We had seen so many women limping along even at the beginning of Day 2, when there was still almost 30-km ahead of us. Kat and I felt so badly for them, and wondered how they could possibly walk even a few km. Because as we neared the finish, we were both so stiff that at one point instead of taking 3 stairs we went up the longer ramp; we felt it would be easier on our hips. At that point, it was tempting to think, hmmm, we’ve each already raised the minimum required $2,000… does it matter if we don’t actually finish? Wouldn’t it be nice to go home, like, now?
Then after we crossed the finish, we sat in the grass and watched as the other walkers arrived. Many were limping. One group of about 5 was propping up a friend who could hardly walk, shouting in her ear, "Vodka! Vodka! We’ll get you a drink when we’re done!" She laughed and kept going.
Of course, the reason it was so important to keep going even though we’d already raised the money was that we walkers are the fortunate ones who have either never had cancer or who have beaten it. We were doing it because our little bit of suffering for two days is nothing compared with what those who have been sick had been through, or what those who have seen a loved one fight cancer had been through. It helps us realize how fortunate we are, and that we need to keep fighting for those who can’t. It was truly humbling to see the thousands of women along the way who had messages of hope on their t-shirts, and photos of loved ones they had lost or were sick. It was inspiring, and it was emotional, every step of the way.

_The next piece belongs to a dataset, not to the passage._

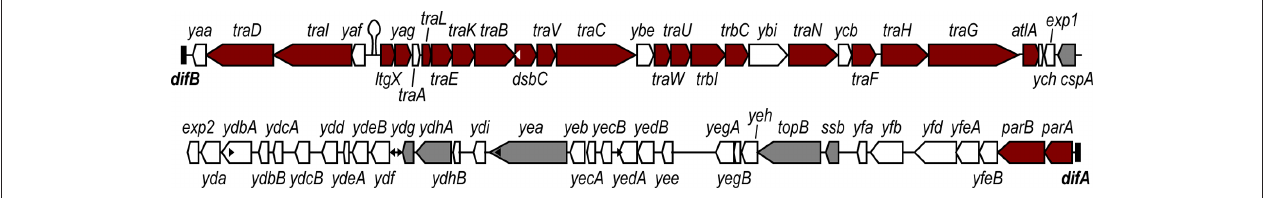
FIgure 1 | Map of the gonococcal genetic island (ggI) from N. gonorrhoeae strain MS11. The GGI in N. gonorrhoeae strain MS11 is 57 kb and is inserted in the chromosome at the dif site. The GGI encodes many homologs of type IV secretion system genes (red), as well as 33 genes of unknown function (white). There are six genes encoding homologs for DNA-binding or processing proteins (gray). In this map, traA is colored white despite encoding a homolog for the conjugative pilin subunit because it is not required for DNA secretion. The genes for the lytic transglycosylase AtlA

That’s why we’re already planning an expanded team to walk next year, and we aim to raise more than the $9,000-plus we collected this year. The really great thing about this event is that all of the money raised by participants goes toward research on the cancers that affect women most; a $75 registration fee–which for a limited time is $25–covers the costs of holding this extremely well-organized event. (In Toronto, the money raised for cancer research was more than $11 million!)